One last note here.. I found out tr was still resulting in things like /r/n0.3.2 (again only when running via Jenkins). Switched to awk and the problem has gone away! My final working result

mvn org.apache.maven.plugins:maven-help-plugin:2.1.1:evaluate -Dexpression=project.version \
| egrep -v '^\[|Downloading:' | sed 's/[^0-9\.]//g' | awk 1 ORS=''

J
Jakob O.

A simple maven only solution

mvn -q -N org.codehaus.mojo:exec-maven-plugin:1.3.1:exec \
    -Dexec.executable='echo' \
    -Dexec.args='${project.version}'

And for bonus points parsed part of a version

mvn -q -N org.codehaus.mojo:build-helper-maven-plugin:3.0.0:parse-version \
    org.codehaus.mojo:exec-maven-plugin:1.3.1:exec \
    -Dexec.executable='echo' \
    -Dexec.args='${parsedVersion.majorVersion}.${parsedVersion.minorVersion}.${parsedVersion.incrementalVersion}'

a
approxiblue

I've recently developed the Release Candidate Maven plugin that solves this exact problem so that you don't have to resort to any hacky shell scripts and parsing the output of the maven-help-plugin.

[Stored data]
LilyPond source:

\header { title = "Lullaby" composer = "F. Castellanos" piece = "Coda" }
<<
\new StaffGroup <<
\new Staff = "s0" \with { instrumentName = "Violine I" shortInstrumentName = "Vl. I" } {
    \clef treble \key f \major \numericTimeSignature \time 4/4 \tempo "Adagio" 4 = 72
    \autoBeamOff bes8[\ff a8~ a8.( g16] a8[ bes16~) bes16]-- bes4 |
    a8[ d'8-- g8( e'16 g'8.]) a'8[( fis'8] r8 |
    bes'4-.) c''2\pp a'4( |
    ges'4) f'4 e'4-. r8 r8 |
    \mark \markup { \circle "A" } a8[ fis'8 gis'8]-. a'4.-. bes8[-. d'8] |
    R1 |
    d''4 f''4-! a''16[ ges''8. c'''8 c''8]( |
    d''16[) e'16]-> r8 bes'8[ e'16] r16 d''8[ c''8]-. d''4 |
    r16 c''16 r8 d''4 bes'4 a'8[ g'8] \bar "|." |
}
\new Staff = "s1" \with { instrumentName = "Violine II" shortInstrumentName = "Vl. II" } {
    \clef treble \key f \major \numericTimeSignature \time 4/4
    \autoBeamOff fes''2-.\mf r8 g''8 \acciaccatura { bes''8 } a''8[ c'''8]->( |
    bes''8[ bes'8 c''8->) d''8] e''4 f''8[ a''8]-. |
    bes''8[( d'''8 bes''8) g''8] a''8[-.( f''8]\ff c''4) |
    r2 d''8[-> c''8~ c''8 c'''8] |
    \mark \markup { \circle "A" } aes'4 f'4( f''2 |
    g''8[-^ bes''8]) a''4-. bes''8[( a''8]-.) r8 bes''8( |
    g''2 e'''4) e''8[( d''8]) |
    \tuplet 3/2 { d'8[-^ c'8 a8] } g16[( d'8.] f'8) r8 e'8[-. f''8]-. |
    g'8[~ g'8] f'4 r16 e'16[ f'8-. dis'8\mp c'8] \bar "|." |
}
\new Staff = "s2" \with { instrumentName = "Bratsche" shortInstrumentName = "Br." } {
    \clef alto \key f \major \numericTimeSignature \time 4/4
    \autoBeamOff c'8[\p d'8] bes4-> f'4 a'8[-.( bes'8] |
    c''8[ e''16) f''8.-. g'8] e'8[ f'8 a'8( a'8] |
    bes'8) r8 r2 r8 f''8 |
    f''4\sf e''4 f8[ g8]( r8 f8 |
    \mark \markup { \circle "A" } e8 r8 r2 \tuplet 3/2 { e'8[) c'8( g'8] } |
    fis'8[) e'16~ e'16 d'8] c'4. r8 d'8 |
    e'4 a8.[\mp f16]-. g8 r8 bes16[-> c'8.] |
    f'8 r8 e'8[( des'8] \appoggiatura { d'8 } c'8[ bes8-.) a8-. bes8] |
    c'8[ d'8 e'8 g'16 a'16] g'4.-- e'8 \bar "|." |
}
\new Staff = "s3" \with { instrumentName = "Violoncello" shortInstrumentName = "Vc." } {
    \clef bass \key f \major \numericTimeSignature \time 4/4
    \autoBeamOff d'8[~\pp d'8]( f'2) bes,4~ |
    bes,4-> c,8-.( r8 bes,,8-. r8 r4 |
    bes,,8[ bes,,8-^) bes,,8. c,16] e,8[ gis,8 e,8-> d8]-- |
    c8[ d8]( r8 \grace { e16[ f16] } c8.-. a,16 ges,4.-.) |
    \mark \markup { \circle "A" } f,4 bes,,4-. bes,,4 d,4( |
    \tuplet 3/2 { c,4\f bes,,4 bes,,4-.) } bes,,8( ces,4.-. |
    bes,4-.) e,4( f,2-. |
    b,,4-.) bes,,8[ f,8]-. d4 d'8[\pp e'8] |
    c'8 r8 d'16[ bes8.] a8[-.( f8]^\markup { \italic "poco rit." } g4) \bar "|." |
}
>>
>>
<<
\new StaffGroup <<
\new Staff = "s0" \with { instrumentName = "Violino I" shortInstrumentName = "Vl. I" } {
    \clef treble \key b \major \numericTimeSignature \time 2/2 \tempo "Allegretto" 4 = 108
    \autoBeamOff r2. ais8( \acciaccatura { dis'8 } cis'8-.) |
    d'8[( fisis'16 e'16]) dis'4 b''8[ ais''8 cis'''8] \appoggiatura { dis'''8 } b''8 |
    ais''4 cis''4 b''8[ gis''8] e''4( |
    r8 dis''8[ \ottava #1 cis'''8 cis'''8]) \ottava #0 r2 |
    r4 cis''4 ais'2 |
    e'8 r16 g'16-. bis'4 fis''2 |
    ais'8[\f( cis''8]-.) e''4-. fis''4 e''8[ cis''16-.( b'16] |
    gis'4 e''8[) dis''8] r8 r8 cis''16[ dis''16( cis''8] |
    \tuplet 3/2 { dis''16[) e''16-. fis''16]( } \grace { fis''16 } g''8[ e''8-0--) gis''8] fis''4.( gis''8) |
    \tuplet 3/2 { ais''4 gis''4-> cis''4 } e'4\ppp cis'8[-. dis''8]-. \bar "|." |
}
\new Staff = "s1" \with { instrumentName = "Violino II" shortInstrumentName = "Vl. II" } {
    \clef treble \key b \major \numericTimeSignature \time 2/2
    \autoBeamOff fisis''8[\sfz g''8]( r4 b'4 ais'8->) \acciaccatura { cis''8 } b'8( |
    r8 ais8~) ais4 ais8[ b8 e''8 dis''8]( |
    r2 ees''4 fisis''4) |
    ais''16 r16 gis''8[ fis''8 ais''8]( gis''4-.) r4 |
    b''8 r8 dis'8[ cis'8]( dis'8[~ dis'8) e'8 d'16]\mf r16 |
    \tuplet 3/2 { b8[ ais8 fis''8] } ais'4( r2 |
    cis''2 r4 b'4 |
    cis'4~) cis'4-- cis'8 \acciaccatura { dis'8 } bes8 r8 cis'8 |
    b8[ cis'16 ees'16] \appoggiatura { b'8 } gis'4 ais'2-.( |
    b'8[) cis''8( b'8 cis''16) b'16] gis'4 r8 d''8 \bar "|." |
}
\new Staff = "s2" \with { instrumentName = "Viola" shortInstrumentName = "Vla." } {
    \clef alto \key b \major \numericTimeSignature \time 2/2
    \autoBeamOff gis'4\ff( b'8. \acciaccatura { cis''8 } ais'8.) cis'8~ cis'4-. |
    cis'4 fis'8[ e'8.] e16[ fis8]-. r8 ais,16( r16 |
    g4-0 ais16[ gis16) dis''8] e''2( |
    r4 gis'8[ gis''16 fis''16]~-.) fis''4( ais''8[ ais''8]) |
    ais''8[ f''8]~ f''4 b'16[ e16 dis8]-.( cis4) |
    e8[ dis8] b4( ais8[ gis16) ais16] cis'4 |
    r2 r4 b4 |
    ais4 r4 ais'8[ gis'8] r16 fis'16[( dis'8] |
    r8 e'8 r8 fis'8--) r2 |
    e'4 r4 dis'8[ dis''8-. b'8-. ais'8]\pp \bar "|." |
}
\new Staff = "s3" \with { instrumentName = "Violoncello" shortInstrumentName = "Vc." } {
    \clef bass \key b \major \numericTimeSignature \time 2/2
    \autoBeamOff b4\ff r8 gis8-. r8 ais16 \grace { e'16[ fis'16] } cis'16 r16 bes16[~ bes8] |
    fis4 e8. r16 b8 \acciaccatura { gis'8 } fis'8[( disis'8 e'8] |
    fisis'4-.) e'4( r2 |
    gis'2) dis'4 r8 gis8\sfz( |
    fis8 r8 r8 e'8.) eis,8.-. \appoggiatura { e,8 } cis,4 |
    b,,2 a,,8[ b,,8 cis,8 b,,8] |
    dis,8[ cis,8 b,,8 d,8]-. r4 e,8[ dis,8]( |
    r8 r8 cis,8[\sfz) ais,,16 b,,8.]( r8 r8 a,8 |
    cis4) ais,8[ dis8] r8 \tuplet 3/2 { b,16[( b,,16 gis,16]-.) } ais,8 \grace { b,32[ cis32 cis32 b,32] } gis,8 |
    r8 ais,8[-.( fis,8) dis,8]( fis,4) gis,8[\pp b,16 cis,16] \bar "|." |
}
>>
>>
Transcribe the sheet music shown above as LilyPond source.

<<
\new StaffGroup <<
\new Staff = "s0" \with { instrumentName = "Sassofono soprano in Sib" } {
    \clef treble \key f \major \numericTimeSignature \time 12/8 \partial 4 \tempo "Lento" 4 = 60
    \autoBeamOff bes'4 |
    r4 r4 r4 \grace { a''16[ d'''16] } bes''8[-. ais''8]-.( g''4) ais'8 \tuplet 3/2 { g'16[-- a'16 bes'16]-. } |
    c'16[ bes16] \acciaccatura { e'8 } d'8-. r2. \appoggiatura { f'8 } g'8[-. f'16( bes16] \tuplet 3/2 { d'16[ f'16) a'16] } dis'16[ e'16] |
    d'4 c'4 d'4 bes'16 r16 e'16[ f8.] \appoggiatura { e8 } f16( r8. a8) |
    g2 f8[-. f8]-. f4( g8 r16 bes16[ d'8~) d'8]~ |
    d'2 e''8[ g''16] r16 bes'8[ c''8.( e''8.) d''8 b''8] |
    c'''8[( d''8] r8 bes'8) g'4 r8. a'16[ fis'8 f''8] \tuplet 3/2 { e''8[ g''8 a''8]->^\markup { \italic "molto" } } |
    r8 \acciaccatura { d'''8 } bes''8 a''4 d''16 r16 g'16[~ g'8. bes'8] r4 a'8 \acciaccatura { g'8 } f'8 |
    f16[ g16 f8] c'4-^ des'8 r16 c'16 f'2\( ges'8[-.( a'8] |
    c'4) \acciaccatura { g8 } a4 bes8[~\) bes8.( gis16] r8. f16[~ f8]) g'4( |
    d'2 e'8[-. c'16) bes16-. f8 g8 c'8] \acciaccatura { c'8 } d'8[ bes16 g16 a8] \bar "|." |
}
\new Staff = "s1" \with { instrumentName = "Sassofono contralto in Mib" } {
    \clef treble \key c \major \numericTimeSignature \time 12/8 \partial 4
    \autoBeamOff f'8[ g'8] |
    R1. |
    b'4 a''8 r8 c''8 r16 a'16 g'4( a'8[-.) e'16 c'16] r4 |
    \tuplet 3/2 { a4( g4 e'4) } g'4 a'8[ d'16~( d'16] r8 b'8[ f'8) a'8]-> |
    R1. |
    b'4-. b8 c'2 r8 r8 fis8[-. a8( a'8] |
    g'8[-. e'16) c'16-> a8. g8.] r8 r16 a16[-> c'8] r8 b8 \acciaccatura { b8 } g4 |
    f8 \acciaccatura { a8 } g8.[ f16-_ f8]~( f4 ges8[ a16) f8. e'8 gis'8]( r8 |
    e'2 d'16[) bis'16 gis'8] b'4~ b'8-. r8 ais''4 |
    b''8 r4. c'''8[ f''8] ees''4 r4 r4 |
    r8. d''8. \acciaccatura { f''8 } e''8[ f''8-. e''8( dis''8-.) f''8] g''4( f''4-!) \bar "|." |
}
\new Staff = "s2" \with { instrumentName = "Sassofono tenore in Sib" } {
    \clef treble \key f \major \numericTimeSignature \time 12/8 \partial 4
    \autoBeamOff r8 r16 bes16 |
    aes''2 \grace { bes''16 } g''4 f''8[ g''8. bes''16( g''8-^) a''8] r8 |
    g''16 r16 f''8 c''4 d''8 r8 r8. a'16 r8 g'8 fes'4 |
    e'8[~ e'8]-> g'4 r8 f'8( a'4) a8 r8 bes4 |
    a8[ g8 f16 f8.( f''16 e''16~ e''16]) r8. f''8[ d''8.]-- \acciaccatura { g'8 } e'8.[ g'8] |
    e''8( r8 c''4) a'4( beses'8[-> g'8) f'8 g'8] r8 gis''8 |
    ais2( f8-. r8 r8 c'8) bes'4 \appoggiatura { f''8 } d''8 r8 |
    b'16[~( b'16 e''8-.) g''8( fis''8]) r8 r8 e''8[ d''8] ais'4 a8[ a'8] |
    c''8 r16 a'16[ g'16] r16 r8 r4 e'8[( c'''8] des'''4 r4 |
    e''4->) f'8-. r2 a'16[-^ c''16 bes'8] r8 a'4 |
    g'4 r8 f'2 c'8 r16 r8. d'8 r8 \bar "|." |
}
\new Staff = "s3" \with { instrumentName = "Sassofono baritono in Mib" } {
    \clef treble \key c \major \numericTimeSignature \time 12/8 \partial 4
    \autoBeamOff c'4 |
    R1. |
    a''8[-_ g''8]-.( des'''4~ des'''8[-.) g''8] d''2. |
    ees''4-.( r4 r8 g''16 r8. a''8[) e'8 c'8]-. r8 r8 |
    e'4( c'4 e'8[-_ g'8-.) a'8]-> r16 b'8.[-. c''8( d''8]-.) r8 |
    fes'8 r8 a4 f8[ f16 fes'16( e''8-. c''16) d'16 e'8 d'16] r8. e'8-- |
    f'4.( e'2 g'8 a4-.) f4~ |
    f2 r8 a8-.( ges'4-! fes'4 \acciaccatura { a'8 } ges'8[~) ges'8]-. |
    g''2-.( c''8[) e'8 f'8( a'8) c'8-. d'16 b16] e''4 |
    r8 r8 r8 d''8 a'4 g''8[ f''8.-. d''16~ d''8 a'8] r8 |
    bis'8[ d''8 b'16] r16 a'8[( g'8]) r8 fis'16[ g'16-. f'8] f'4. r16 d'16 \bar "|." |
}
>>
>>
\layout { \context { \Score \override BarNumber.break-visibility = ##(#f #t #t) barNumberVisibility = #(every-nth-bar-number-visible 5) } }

> _WORK TO COMPLETE_: Write out the entire passage on printing a Maven project's version, keeping every character the same. The lines stored here are not needed for this work.

> _SOLUTION_:
One last note here.. I found out tr was still resulting in things like /r/n0.3.2 (again only when running via Jenkins). Switched to awk and the problem has gone away! My final working result

mvn org.apache.maven.plugins:maven-help-plugin:2.1.1:evaluate -Dexpression=project.version \
| egrep -v '^\[|Downloading:' | sed 's/[^0-9\.]//g' | awk 1 ORS=''

J
Jakob O.

A simple maven only solution

mvn -q -N org.codehaus.mojo:exec-maven-plugin:1.3.1:exec \
    -Dexec.executable='echo' \
    -Dexec.args='${project.version}'

And for bonus points parsed part of a version

mvn -q -N org.codehaus.mojo:build-helper-maven-plugin:3.0.0:parse-version \
    org.codehaus.mojo:exec-maven-plugin:1.3.1:exec \
    -Dexec.executable='echo' \
    -Dexec.args='${parsedVersion.majorVersion}.${parsedVersion.minorVersion}.${parsedVersion.incrementalVersion}'

a
approxiblue

I've recently developed the Release Candidate Maven plugin that solves this exact problem so that you don't have to resort to any hacky shell scripts and parsing the output of the maven-help-plugin.